● ACTION ITEM: Transcribe every line of text in the material below exactly, leaving out the pictures.

● RECORDS SHOWN:
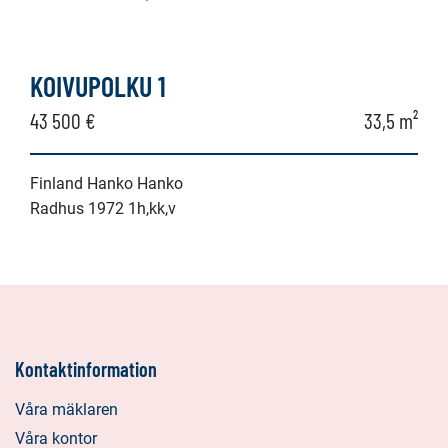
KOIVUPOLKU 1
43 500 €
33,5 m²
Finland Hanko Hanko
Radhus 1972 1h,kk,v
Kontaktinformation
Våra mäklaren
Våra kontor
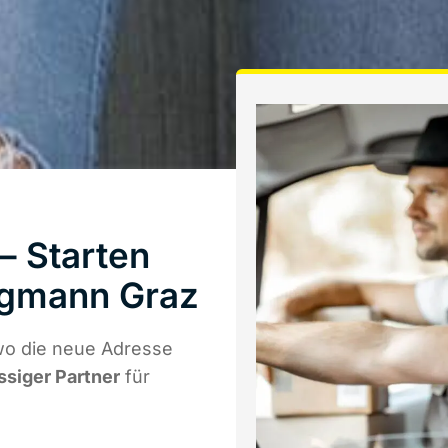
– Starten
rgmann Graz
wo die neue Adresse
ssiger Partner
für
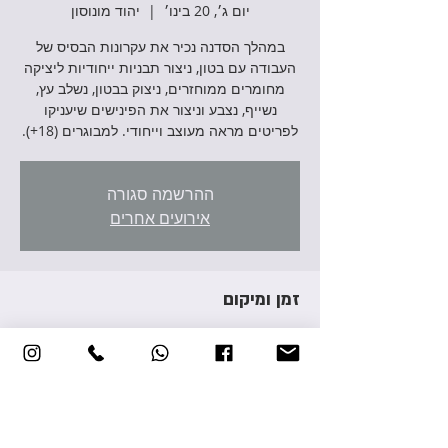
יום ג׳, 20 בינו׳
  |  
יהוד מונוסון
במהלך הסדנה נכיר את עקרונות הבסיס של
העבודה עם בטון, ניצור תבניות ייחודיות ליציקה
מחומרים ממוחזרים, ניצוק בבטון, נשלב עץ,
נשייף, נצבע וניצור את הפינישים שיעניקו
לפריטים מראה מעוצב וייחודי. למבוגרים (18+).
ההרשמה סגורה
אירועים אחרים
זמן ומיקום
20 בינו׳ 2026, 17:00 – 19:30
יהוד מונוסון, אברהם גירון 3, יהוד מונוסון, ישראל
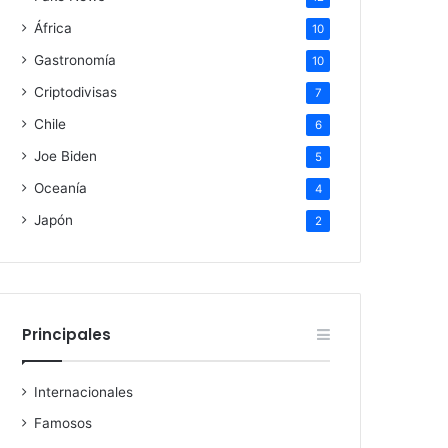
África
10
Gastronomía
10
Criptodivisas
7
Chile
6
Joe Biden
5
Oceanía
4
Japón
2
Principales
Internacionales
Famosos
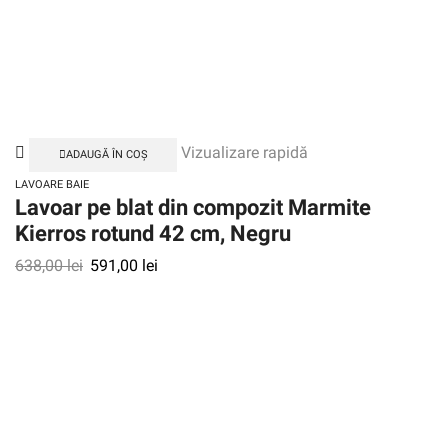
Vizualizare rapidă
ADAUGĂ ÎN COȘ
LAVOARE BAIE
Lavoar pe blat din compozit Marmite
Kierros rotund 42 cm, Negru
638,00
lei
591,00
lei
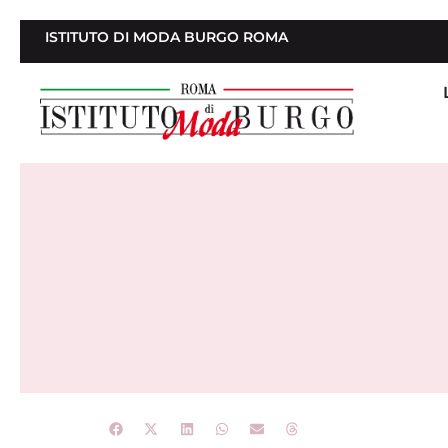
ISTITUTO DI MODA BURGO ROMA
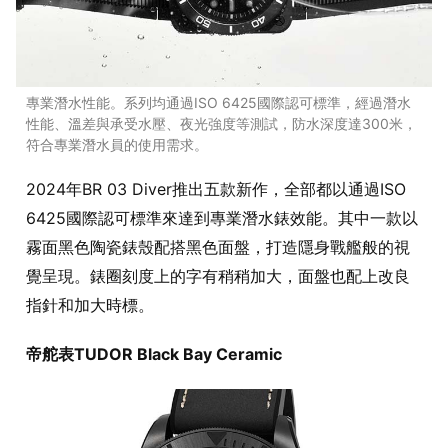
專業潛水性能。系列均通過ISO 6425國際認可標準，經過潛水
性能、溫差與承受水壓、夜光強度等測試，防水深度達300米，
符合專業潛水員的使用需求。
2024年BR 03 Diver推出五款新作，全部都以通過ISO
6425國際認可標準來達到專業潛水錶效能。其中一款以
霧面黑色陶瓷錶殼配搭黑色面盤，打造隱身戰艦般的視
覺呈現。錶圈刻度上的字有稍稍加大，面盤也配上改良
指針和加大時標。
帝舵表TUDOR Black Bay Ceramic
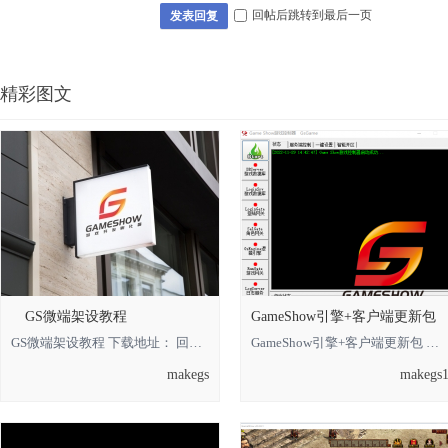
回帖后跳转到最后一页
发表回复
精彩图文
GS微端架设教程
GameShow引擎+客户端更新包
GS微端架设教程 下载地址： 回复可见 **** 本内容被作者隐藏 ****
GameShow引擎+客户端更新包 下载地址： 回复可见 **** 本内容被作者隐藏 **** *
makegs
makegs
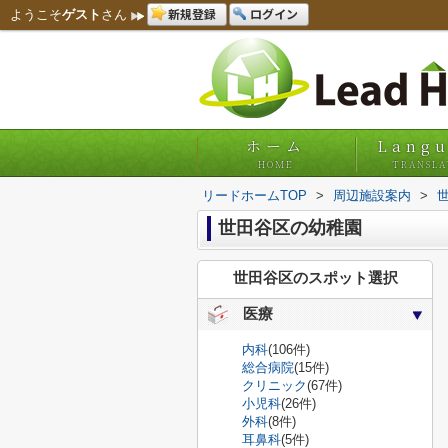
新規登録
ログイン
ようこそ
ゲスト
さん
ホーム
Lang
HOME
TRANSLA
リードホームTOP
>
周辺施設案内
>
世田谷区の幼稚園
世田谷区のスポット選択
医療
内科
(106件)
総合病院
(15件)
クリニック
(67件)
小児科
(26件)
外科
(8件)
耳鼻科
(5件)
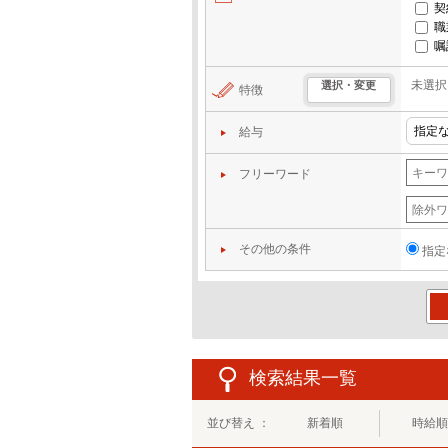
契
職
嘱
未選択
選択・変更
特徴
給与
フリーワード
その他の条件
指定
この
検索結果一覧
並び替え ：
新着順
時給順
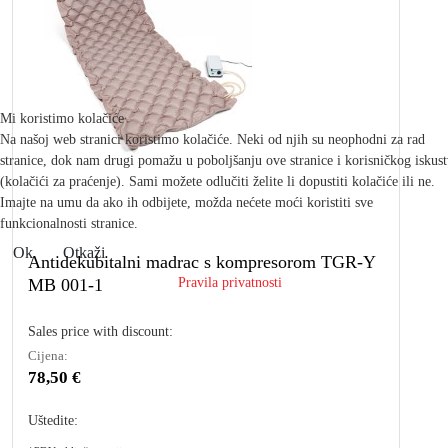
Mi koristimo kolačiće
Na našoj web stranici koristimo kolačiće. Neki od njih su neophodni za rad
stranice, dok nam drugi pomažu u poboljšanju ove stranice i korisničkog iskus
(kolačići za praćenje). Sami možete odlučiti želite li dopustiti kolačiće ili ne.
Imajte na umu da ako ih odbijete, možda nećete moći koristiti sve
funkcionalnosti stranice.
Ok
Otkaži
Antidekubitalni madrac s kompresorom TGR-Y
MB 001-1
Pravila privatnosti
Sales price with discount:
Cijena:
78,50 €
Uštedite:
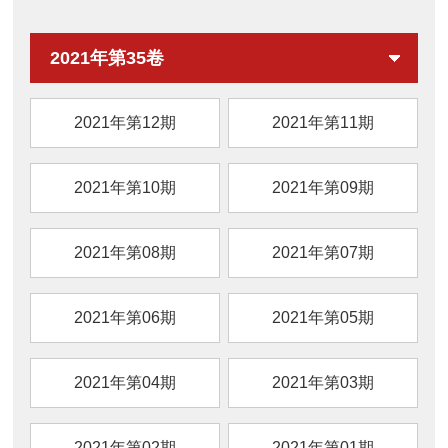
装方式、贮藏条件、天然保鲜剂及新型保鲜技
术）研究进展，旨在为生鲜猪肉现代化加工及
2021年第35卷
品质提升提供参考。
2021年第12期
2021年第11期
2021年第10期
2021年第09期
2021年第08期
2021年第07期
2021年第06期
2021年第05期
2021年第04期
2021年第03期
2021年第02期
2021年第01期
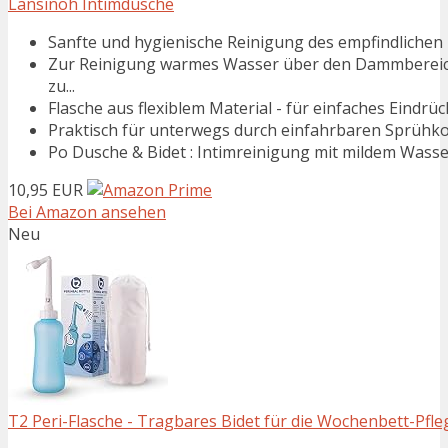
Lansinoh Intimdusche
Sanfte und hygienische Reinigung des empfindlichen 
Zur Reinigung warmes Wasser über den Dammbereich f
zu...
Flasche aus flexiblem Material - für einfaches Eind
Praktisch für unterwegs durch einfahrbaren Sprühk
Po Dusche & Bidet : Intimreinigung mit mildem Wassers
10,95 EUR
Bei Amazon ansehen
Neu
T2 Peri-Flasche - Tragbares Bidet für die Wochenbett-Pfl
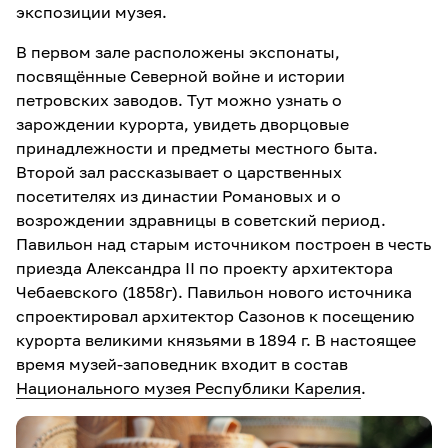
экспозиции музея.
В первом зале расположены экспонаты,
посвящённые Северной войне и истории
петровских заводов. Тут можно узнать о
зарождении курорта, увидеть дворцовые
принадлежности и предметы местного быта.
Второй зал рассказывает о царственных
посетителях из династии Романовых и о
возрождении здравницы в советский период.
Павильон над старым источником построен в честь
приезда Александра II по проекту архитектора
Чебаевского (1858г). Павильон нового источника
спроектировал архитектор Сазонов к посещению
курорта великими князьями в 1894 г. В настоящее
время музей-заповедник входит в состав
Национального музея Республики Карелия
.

● WRITTEN RESPONSE:
KOIVUPOLKU 1
43 500 €
33,5 m²
Finland Hanko Hanko
Radhus 1972 1h,kk,v
Kontaktinformation
Våra mäklaren
Våra kontor
– Starten
rgmann Graz
wo die neue Adresse
ssiger Partner
für
יום ג׳, 20 בינו׳
  |  
יהוד מונוסון
במהלך הסדנה נכיר את עקרונות הבסיס של
העבודה עם בטון, ניצור תבניות ייחודיות ליציקה
מחומרים ממוחזרים, ניצוק בבטון, נשלב עץ,
נשייף, נצבע וניצור את הפינישים שיעניקו
לפריטים מראה מעוצב וייחודי. למבוגרים (18+).
ההרשמה סגורה
אירועים אחרים
זמן ומיקום
20 בינו׳ 2026, 17:00 – 19:30
יהוד מונוסון, אברהם גירון 3, יהוד מונוסון, ישראל
África
10
Gastronomía
10
Criptodivisas
7
Chile
6
Joe Biden
5
Oceanía
4
Japón
2
Principales
Internacionales
Famosos
Vizualizare rapidă
ADAUGĂ ÎN COȘ
LAVOARE BAIE
Lavoar pe blat din compozit Marmite
Kierros rotund 42 cm, Negru
638,00
lei
591,00
lei
ISTITUTO DI MODA BURGO ROMA
專業潛水性能。系列均通過ISO 6425國際認可標準，經過潛水
性能、溫差與承受水壓、夜光強度等測試，防水深度達300米，
符合專業潛水員的使用需求。
2024年BR 03 Diver推出五款新作，全部都以通過ISO
6425國際認可標準來達到專業潛水錶效能。其中一款以
霧面黑色陶瓷錶殼配搭黑色面盤，打造隱身戰艦般的視
覺呈現。錶圈刻度上的字有稍稍加大，面盤也配上改良
指針和加大時標。
帝舵表TUDOR Black Bay Ceramic
回帖后跳转到最后一页
发表回复
精彩图文
GS微端架设教程
GameShow引擎+客户端更新包
GS微端架设教程 下载地址： 回复可见 **** 本内容被作者隐藏 ****
GameShow引擎+客户端更新包 下载地址： 回复可见 **** 本内容被作者隐藏 **** *
makegs
makegs
新規登録
ログイン
ようこそ
ゲスト
さん
ホーム
Lang
HOME
TRANSLA
リードホームTOP
>
周辺施設案内
>
世田谷区の幼稚園
世田谷区のスポット選択
医療
内科
(106件)
総合病院
(15件)
クリニック
(67件)
小児科
(26件)
外科
(8件)
耳鼻科
(5件)
契
職
嘱
未選択
選択・変更
特徴
給与
フリーワード
その他の条件
指定
この
検索結果一覧
並び替え ：
新着順
時給順
Mi koristimo kolačiće
Na našoj web stranici koristimo kolačiće. Neki od njih su neophodni za rad
stranice, dok nam drugi pomažu u poboljšanju ove stranice i korisničkog iskus
(kolačići za praćenje). Sami možete odlučiti želite li dopustiti kolačiće ili ne.
Imajte na umu da ako ih odbijete, možda nećete moći koristiti sve
funkcionalnosti stranice.
Ok
Otkaži
Antidekubitalni madrac s kompresorom TGR-Y
MB 001-1
Pravila privatnosti
Sales price with discount:
Cijena:
78,50 €
Uštedite:
装方式、贮藏条件、天然保鲜剂及新型保鲜技
术）研究进展，旨在为生鲜猪肉现代化加工及
2021年第35卷
品质提升提供参考。
2021年第12期
2021年第11期
2021年第10期
2021年第09期
2021年第08期
2021年第07期
2021年第06期
2021年第05期
2021年第04期
2021年第03期
2021年第02期
2021年第01期
Lansinoh Intimdusche
Sanfte und hygienische Reinigung des empfindlichen 
Zur Reinigung warmes Wasser über den Dammbereich f
zu...
Flasche aus flexiblem Material - für einfaches Eind
Praktisch für unterwegs durch einfahrbaren Sprühk
Po Dusche & Bidet : Intimreinigung mit mildem Wassers
10,95 EUR
Bei Amazon ansehen
Neu
T2 Peri-Flasche - Tragbares Bidet für die Wochenbett-Pfl
экспозиции музея.
В первом зале расположены экспонаты,
посвящённые Северной войне и истории
петровских заводов. Тут можно узнать о
зарождении курорта, увидеть дворцовые
принадлежности и предметы местного быта.
Второй зал рассказывает о царственных
посетителях из династии Романовых и о
возрождении здравницы в советский период.
Павильон над старым источником построен в честь
приезда Александра II по проекту архитектора
Чебаевского (1858г). Павильон нового источника
спроектировал архитектор Сазонов к посещению
курорта великими князьями в 1894 г. В настоящее
время музей-заповедник входит в состав
Национального музея Республики Карелия
.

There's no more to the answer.